■ Page text
┌──

Here is what I do to make it so you have to press a key to continue.
1 2 3 4 5 6 7 8 9 10 11 12
#include<iostream> //for cout
#include<conio.h> //for getch()
usingnamespace std;
int main(void)
{
int k=0; //variable
cout << "press something anything i need to be free" << endl;//message to tell the user to press a key to continue
k=0;while(k==0) k=getch(); //pausing sequence
cout << "thanks" << endl; //something afterwards to prove it works
return (0);
}
Also, never use system("pause"); or any system command because... well... just read this article.
"Open a terminal/command prompt change directory to where the executable is and run it."
thank you that is really wonderful idea and it works . Is there a way to do it automatically without having each time to change to where the executable is then running it ???
You can probably set up your IDE to do that automatically with some custom debug/run options. I'm not sure where those would be in DevC++ though, probably in some project/program properties window.
Also, consider upgrading to a more recent IDE like wxDevC++ (or whatever is the newest).
@thecrazedone126 your solution is not the best. First, why to declare new, unused variable?
You can do sth like that: while(true) getch();
Second, those kind of loops are horrible. They run all the time. It uses all processor resources it can. It's much better to use std::cin.get();. It doesn't make that ugly loop. Use it once normally or twice if there was std::cin >> something; before, as it has to catch enter key, that was not caught by std::cin object.
dilver, you can also compile it as release. That "press any key to continue" is code added to the end of the run by the compiler in a debug compilation.

└──

■ Things to do
[1] List every comment in the C++ code in the forum thread on pausing a console program, leaving out the // markers.
[2] In the forum thread on pausing a console program, what is the "press any key to continue" message said to be?
The listing has no connection to the forum thread on pausing a console program.

■ Extracted data
┌──

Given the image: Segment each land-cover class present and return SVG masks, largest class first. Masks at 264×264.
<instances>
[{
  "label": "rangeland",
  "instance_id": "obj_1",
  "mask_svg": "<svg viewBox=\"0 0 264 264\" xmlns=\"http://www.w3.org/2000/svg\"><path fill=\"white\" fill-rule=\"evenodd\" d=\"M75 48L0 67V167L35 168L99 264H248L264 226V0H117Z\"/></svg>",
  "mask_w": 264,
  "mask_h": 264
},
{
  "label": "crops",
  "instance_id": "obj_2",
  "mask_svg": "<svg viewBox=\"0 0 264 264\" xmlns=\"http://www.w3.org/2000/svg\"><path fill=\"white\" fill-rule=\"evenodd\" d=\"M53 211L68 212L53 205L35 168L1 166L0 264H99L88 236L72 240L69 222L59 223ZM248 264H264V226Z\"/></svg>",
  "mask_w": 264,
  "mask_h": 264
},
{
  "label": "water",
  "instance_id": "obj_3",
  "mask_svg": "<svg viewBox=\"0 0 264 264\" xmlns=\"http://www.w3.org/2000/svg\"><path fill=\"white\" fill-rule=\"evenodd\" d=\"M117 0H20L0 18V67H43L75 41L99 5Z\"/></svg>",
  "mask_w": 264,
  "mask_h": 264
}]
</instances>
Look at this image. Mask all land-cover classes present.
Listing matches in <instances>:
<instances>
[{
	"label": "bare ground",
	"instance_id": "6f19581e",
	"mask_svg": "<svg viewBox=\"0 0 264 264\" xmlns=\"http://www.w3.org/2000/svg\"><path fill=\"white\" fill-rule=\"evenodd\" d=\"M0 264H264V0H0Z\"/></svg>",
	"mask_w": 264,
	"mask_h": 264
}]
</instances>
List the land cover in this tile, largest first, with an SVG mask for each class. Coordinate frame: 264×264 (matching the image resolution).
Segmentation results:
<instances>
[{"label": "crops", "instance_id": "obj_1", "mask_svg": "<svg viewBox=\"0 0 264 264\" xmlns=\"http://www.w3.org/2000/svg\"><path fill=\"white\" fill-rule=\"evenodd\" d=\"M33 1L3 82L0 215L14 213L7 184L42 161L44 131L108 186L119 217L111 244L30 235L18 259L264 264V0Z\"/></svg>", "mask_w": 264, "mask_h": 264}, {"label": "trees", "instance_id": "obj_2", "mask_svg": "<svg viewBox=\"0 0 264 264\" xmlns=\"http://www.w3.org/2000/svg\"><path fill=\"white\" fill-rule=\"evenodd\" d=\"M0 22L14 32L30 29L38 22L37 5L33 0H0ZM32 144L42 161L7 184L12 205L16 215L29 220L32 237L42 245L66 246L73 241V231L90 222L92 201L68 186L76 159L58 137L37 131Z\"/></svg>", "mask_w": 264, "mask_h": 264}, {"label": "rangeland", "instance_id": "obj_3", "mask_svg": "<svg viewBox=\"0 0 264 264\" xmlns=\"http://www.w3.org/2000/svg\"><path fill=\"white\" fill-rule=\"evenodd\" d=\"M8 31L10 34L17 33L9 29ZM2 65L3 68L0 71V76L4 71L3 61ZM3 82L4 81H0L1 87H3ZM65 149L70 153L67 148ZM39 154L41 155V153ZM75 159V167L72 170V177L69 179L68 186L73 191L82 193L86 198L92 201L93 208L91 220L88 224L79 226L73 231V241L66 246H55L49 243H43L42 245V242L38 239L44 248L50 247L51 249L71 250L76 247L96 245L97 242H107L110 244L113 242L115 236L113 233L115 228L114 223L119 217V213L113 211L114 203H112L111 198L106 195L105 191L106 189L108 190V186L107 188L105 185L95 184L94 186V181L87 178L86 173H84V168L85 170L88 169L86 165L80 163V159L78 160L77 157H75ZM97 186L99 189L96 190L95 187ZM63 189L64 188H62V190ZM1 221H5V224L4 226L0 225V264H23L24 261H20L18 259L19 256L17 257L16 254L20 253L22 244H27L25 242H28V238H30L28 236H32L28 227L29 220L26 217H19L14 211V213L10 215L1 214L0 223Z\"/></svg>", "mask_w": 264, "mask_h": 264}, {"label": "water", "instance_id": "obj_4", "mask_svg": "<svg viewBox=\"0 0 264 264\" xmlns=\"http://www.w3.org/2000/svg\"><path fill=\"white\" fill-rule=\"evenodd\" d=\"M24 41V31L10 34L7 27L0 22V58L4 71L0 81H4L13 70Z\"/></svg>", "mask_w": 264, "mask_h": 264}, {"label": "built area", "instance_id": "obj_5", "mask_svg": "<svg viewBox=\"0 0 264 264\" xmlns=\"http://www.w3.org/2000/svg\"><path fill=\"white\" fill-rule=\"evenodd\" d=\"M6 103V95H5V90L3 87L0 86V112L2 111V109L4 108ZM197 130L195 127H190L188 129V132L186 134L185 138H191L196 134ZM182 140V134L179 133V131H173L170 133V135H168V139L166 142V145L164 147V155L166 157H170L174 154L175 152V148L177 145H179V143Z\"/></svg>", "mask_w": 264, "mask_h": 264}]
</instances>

└──

■ Expected results
[1]
for cout
for getch()
variable
message to tell the user to press a key to continue
pausing sequence
something afterwards to prove it works

[2] It is code the compiler adds to the end of the run in a debug compilation.